First of all, they do not commute (think simple harmonic oscillator). Second, X is not a function. Psi is the function you're acting upon. Third, as one can find in a previous thread on this topic, http://www.physicsforums.com/showthread.php?t=326154 , the time derivative is not a valid operator so commutator in this form makes no sense.
What's your take on this (link below)? They seem to say that they do commute...
http://quantummechanics.ucsd.edu/ph130a/130_notes/node116.html#example:comEx
kuruman
Aug15-09, 10:01 AM
Please set me straight. I always thought that E is a constant not an operator. Starting from the Schrodinger equation
i \hbar\frac{\partial \Psi }{\partial t} = H \Psi
one observes that the partial diff. eq. separates by assuming a solution
\Psi(x,t) = \psi (x)e^{- i E t/\hbar}
where E is the separation constant. In that case, we get
H\psi = E \psi
but this does not mean that H = E. Looking at the Schrodinger Equation, it seems to me that the correct way to write the operator is
i \hbar\frac{\partial }{\partial t} = H
So [E, x] = 0, but [H, x] may or may not be zero.
First of all, they do not commute (think simple harmonic oscillator).
But i\hbar\frac{\partial}{\partial t} is not the full energy for the harmonic oscillator, because the harmonic oscillator is subject to a potential (i.e. V=1/2 kx^2), so this commutator, applied to the harmonic oscillator, doesn't make sense...
(Folks, feel free to let me know if I'm on the right track or not...)
but this does not mean that H = E. Looking at the Schrodinger Equation, it seems to me that the correct way to write the operator is
i \hbar\frac{\partial }{\partial t} = H
So [E, x] = 0, but [H, x] may or may not be zero.

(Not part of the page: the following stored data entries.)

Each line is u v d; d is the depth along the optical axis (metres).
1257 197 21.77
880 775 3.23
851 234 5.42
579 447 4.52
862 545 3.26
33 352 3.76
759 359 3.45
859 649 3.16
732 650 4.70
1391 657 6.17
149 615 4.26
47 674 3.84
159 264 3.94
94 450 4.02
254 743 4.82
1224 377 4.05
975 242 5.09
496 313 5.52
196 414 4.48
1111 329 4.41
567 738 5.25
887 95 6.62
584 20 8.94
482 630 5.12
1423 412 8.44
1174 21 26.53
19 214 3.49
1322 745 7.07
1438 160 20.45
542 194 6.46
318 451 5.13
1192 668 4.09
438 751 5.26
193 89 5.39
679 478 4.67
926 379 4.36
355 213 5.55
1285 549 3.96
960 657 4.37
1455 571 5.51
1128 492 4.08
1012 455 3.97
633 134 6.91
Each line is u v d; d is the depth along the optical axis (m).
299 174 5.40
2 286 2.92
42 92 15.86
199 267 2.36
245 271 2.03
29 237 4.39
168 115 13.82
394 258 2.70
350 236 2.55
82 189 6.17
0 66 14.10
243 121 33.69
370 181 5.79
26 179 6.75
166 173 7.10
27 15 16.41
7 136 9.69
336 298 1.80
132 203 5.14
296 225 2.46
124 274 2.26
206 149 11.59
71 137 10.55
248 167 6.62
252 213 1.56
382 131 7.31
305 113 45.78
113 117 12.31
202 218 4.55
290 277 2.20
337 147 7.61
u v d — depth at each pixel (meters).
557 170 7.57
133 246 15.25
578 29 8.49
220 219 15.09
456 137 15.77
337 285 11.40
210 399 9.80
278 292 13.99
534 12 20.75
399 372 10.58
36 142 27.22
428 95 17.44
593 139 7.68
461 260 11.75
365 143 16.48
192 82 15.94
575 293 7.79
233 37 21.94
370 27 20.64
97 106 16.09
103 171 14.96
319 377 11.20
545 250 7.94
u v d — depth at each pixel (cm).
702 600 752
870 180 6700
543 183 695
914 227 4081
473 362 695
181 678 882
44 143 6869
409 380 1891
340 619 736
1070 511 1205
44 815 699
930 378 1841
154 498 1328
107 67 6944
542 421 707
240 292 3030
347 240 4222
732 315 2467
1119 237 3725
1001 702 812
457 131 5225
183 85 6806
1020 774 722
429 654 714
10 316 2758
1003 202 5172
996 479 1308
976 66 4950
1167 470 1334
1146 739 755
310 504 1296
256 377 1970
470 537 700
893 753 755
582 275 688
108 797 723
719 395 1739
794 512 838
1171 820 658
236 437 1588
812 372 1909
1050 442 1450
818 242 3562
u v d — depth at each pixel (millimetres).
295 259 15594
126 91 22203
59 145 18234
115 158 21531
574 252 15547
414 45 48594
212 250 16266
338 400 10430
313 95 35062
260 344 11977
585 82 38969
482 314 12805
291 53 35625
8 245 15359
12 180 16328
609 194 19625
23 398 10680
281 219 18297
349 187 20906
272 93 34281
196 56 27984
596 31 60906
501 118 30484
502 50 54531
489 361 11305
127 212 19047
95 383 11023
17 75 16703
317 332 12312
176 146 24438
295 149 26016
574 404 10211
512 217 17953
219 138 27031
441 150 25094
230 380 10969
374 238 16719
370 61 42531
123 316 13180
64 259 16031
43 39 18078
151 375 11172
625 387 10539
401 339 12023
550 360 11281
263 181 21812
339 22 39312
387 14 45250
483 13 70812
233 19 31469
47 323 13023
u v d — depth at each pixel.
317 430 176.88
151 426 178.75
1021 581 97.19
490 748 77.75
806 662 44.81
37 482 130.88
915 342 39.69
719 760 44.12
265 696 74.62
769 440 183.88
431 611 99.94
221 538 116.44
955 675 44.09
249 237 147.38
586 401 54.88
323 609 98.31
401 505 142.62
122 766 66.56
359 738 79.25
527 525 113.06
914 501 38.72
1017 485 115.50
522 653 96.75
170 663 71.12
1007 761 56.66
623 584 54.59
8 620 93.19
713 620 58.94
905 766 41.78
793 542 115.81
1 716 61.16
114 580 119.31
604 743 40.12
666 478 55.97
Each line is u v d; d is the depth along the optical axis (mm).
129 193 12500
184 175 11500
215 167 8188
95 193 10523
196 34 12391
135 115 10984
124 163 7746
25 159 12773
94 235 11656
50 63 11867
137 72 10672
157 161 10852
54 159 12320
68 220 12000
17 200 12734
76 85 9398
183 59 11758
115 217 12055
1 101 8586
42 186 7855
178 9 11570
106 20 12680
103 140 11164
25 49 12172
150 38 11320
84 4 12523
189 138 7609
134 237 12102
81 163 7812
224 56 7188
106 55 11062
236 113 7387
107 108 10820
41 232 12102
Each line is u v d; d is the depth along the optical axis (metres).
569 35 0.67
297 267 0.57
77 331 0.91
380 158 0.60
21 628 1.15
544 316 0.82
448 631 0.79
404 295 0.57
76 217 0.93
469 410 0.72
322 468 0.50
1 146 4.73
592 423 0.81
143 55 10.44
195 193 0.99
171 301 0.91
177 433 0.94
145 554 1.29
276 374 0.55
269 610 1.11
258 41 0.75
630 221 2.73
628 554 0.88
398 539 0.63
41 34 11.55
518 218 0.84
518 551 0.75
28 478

That's what I'm thinking. The Hamiltonian incorporates a potential energy, too....
I do not believe defining
\hat{E} = i \hbar \frac{\partial}{\partial t}
to be that uncommon. If nothing else, you would need that definition for relativistic QM, because energy is the time-component of the momentum 4-vector.
The equation
\hat{H} = i \hbar \frac{\partial}{\partial t}
is definitely wrong. The equation
\hat{H} \Psi = i \hbar \frac{\partial \Psi}{\partial t}
is an equation we are seeking to solve -- it is not an identity of operators and vectors.
I do not believe defining
\hat{E} = i \hbar \frac{\partial}{\partial t}
to be that uncommon. If nothing else, you would need that definition for relativistic QM, because energy is the time-component of the momentum 4-vector.
The equation
\hat{H} = i \hbar \frac{\partial}{\partial t}
is definitely wrong. The equation
\hat{H} \Psi = i \hbar \frac{\partial \Psi}{\partial t}
is an equation we are seeking to solve -- it is not an identity of operators and vectors.
Yes, I'll agree that H is not an operator, but we often do commutation relations with the Hamiltonian (or, at least with the kinetic energy operator)...
Yes, I'll agree that \hat{H} is not an operator
Was that a typo?
Was that a typo?
Whoops...yes, that was a typo. Sorry. I'll correct it.
kuruman
Aug15-09, 11:12 AM
I do not believe defining
\hat{E} = i \hbar \frac{\partial}{\partial t}
to be that uncommon. If nothing else, you would need that definition for relativistic QM, because energy is the time-component of the momentum 4-vector.
The equation
\hat{H} = i \hbar \frac{\partial}{\partial t}
is definitely wrong. The equation
\hat{H} \Psi = i \hbar \frac{\partial \Psi}{\partial t}
is an equation we are seeking to solve -- it is not an identity of operators and vectors.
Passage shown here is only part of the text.